• Task statement
Turn the part of the data that opens with the line containing "The proof is in the platform" and closes with the line containing "Epiphany Professional Services" into a Markdown table with the columns Row and Line. Number each line in order, skip blank lines, and leave the pictures out.

• Data under study
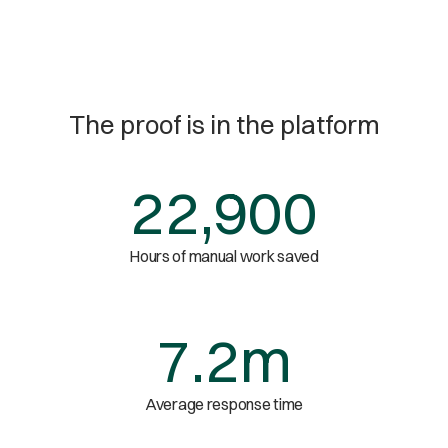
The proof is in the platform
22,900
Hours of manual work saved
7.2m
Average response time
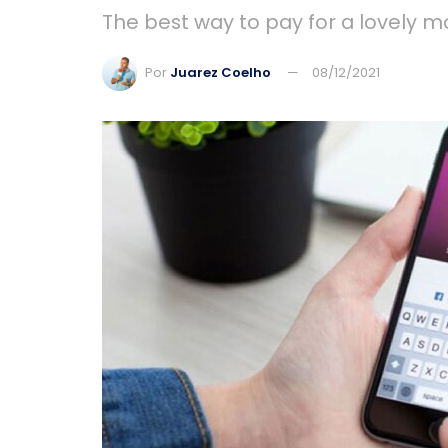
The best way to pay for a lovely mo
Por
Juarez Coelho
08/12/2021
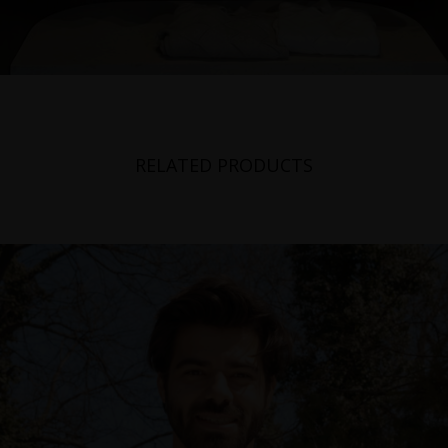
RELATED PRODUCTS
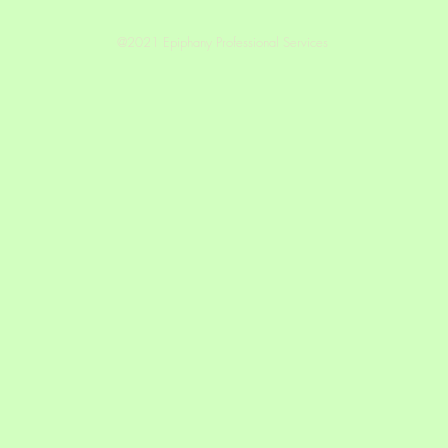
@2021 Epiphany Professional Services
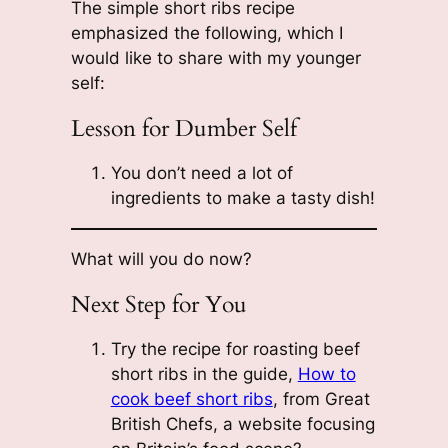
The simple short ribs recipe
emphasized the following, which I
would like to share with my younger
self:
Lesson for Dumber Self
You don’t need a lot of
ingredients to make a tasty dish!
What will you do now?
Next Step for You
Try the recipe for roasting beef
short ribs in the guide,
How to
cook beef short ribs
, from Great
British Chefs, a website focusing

==

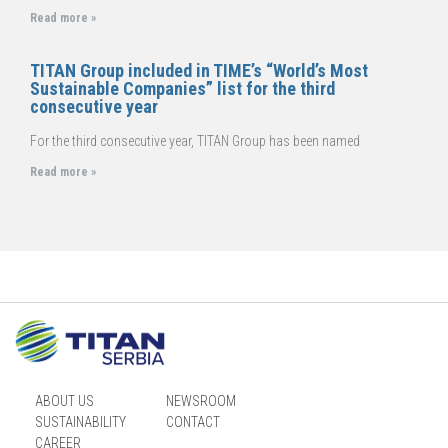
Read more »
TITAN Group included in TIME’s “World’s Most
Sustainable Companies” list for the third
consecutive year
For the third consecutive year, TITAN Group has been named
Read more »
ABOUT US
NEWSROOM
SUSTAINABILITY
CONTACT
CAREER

• Reply to the task
| Row | Line |
|---|---|
| 1 | The proof is in the platform |
| 2 | 22,900 |
| 3 | Hours of manual work saved |
| 4 | 7.2m |
| 5 | Average response time |
| 6 | The best way to pay for a lovely mo |
| 7 | Por |
| 8 | Juarez Coelho |
| 9 | 08/12/2021 |
| 10 | RELATED PRODUCTS |
| 11 | @2021 Epiphany Professional Services |